▶ _STATED TASK 1_:
Please answer these questions about the tribunal decision:
(a) Who appeared for the respondent?
(b) Where and on what date was the resumed hearing held?
(c) On what date did the Secretary of State refuse the appellant international protection?

╭─ SOURCE TEXT

The decision



IN THE UPPER TRIBUNAL
IMMIGRATION AND ASYLUM CHAMBER
Case No: UI-2022-006459
First tier Number: PA/50951/2021

THE IMMIGRATION ACTS

Decision & Reasons Issued:

On 2nd of February 2024

Before

UPPER TRIBUNAL JUDGE LANE

Between

KH
(ANONYMITY ORDER MADE)
Appellant
and

Secretary of State for the Home Department
Respondent

Representation:

For the Appellant: Mr Wood
For the Respondent: Mr McVeety, Senior Presenting Officer

Heard at Manchester Civil Justice Centre on 12 December 2023

DECISION AND REASONS

1. The appellant is a male who has lived in Ethiopia and South Sudan. His assumed date of birth is 1 January 1992. He appealed to the First-tier Tribunal against a decision of the Secretary of State dated 16 February 2021 refusing him international protection. The First-tier Tribunal allowed his appeal. The Secretary of State now appealed to the Upper Tribunal. By a decision promulgated dated 15 August 2023, I set aside the decision of the First-tier Tribunal and directed a resumed hearing. At [7] I wrote:

I find that the decision of the First-tier Tribunal should be set aside. The judge’s findings regarding the appellant’s account of past events shall stand. The assessment of risk on return to both Ethiopia and South Sudan should be renewed after the appellant has approached the London embassies of both countries to make applications for entry and/or citizenship. The decision will be remade in the Upper Tribunal and both parties may adduce additional evidence provided that this evidence is filed at the Upper Tribunal and served on the other party no less than 10 days before the resumed hearing. The appellant shall also file and serve within the same time limit a witness statement detailing his visits to the embassies and the outcome of the applications he will now make. The resumed hearing in the Upper Tribunal shall be listed for hearing not before 1 November 2023 to give the appellant time to arrange his visits and make the applications.

2. At the resumed hearing at Manchester on 12 December 2023, the appellant adopted his most recent witness statement. He was not cross examined. Sinc the initial hearing, the appellant has visited both the embassies of South Sudan and Ethiopia and had been told that he was not entitled to a passport of other national identity document by either state.

╰─

▶ _STATED TASK 2_: Copy the listing exactly, from the line containing "Which event on Thursday" through the last line of the listing, both included.

╭─ GIVEN RECORDS

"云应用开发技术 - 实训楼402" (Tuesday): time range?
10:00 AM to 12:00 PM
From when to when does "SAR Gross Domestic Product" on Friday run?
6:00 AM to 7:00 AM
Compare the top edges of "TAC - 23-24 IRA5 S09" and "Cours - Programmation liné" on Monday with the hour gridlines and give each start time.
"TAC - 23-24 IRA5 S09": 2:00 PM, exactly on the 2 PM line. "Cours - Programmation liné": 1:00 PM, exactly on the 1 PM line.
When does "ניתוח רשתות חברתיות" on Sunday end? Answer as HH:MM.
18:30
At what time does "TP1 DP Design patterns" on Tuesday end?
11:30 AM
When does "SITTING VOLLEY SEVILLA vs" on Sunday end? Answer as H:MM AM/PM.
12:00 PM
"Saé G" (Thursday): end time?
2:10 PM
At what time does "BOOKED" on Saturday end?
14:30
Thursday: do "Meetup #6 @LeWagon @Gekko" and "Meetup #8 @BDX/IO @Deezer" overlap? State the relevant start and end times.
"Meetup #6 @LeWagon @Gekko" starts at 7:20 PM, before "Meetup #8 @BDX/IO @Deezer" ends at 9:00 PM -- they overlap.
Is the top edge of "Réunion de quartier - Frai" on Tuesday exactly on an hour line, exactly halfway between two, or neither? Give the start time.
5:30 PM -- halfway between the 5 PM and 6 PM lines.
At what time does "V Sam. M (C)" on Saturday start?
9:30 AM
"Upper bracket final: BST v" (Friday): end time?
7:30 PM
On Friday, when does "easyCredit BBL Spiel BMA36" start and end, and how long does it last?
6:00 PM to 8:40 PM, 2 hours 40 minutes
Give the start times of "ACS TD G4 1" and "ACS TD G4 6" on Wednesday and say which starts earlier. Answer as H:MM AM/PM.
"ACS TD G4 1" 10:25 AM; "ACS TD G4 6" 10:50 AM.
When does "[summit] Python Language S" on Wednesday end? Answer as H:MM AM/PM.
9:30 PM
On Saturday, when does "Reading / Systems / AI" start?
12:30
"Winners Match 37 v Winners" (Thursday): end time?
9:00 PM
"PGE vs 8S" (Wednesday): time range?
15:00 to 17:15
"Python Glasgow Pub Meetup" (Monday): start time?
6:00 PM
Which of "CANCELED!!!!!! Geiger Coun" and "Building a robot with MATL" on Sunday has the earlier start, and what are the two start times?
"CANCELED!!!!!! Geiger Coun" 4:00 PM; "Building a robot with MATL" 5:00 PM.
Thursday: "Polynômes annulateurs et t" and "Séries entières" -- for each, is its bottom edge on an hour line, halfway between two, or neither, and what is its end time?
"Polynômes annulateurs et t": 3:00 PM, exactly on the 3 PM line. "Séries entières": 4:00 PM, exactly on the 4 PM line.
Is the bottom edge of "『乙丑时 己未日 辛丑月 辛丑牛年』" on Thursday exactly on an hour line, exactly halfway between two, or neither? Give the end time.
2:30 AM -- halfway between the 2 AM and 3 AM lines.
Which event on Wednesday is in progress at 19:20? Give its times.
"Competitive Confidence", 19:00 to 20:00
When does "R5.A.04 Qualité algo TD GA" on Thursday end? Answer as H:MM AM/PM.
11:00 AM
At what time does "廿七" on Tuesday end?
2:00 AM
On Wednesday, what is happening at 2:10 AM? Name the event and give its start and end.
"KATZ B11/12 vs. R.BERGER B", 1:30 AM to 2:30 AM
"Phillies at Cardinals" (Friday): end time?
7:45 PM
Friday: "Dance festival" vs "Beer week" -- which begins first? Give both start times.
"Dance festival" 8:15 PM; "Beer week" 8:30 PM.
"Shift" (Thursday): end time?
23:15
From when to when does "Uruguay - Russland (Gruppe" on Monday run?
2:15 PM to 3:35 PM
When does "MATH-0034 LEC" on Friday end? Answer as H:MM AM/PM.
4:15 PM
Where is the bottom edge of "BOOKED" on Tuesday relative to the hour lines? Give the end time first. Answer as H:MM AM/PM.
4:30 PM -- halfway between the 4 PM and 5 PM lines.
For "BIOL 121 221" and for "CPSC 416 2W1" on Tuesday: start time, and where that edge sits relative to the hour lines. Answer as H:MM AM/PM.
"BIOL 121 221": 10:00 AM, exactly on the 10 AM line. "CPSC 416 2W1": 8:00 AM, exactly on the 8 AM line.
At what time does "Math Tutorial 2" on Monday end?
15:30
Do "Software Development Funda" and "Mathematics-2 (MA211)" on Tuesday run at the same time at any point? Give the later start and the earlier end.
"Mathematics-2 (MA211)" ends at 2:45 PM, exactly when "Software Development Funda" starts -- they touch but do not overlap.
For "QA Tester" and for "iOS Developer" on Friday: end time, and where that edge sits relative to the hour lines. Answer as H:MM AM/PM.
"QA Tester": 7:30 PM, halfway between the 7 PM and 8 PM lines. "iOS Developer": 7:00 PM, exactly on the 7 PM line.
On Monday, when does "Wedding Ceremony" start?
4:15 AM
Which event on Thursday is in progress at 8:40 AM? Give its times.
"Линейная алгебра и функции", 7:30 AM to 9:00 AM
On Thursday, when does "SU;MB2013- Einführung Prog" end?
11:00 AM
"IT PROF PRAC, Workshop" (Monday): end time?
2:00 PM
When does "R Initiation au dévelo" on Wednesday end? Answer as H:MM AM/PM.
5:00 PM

╰─

▶ _FULL SOLUTION 1_:
(a) Mr McVeety, Senior Presenting Officer
(b) At Manchester Civil Justice Centre on 12 December 2023
(c) 16 February 2021

▶ _FULL SOLUTION 2_:
Which event on Thursday is in progress at 8:40 AM? Give its times.
"Линейная алгебра и функции", 7:30 AM to 9:00 AM
On Thursday, when does "SU;MB2013- Einführung Prog" end?
11:00 AM
"IT PROF PRAC, Workshop" (Monday): end time?
2:00 PM
When does "R Initiation au dévelo" on Wednesday end? Answer as H:MM AM/PM.
5:00 PM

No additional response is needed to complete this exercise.